The upshot is that $A_1$ is a UFD, its group of units is just $F^\times$, and every element of $V_1$ is prime in $A_1$. Moreover, all the irreducible elements of $A_0$ which were not simple tensors now factor into simple tensors in $A_1$.
We can now repeat this construction starting with $A_1$ instead of $A_0$, to get an extension $A_2$ of $A_1$ with the same properties. Namely, $A_2$ which is a UFD with unit group $F^\times$. It is a quotient of a symmetric algebra $S(V_2)$ for some $V_2\supseteq V_1$ such that every element of $V_2$ is prime in $A_2$, and all the irreducible elements of $A_1$ which were not simple tensors now factor into simple tensors in $A_2$.

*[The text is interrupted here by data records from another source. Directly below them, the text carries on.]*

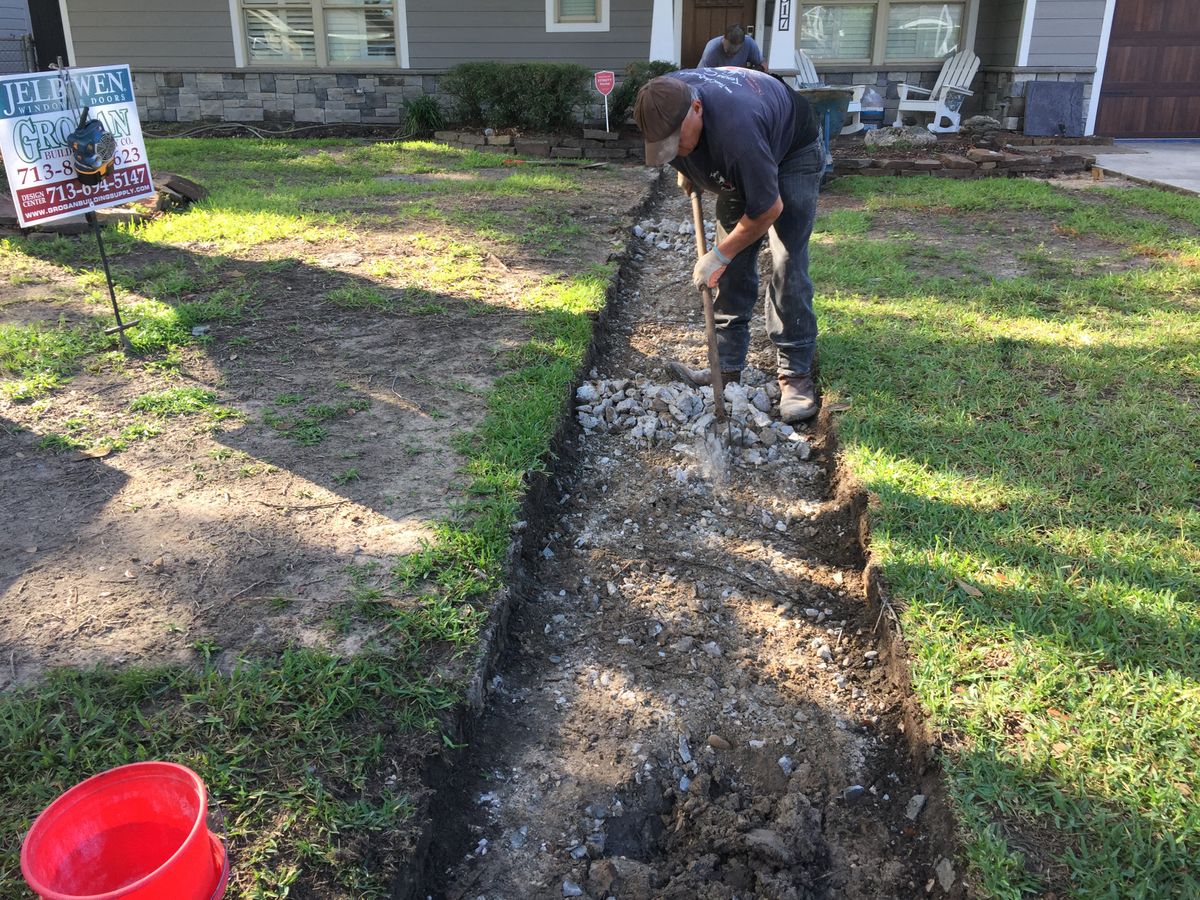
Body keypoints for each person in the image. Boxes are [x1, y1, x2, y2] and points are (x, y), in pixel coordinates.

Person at [633, 69, 823, 422]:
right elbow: (677, 141)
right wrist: (688, 165)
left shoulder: (738, 130)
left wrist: (719, 254)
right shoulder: (662, 99)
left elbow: (767, 209)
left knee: (787, 260)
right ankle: (727, 366)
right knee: (731, 267)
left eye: (677, 140)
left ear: (697, 108)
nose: (672, 148)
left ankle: (795, 374)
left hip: (792, 150)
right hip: (739, 151)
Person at [698, 24, 765, 71]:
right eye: (727, 51)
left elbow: (763, 65)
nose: (729, 55)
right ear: (724, 38)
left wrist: (751, 74)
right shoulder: (711, 49)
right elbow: (701, 74)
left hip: (740, 79)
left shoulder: (749, 43)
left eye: (734, 53)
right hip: (717, 80)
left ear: (742, 44)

We repeat this construction to recursively build a chain of UFDs $$A_0\subseteq A_1\subseteq A_2\subseteq A_3\subseteq\dots$$ in the same way. Now let $A$ be the direct limit of this chain. Then $A^\times=F^\times$, and $A$ is a UFD, since the prime factorization of any element of $A_n$ stabiliizes after $A_{n+1}$ (since its factorization in $A_{n+1}$ uses only simple tensors, which will remain prime in each later stage of the construction). We can consider it as a quotient of a symmetric algebra $S(V)$ where $V$ is the direct limt of the vector spaces $V_n$ corresponding to each $A_n$. The prime elements of $A$ are exactly $V$, since any prime element in $A_n$ that was not a simple tensor gained a factorization in $A_{n+1}$, but any element of $V_n$ is prime in $A_n$ and remains prime in $A_m$ for all $m>n$. Thus, every element of $A$ can be written uniquely as a simple tensor.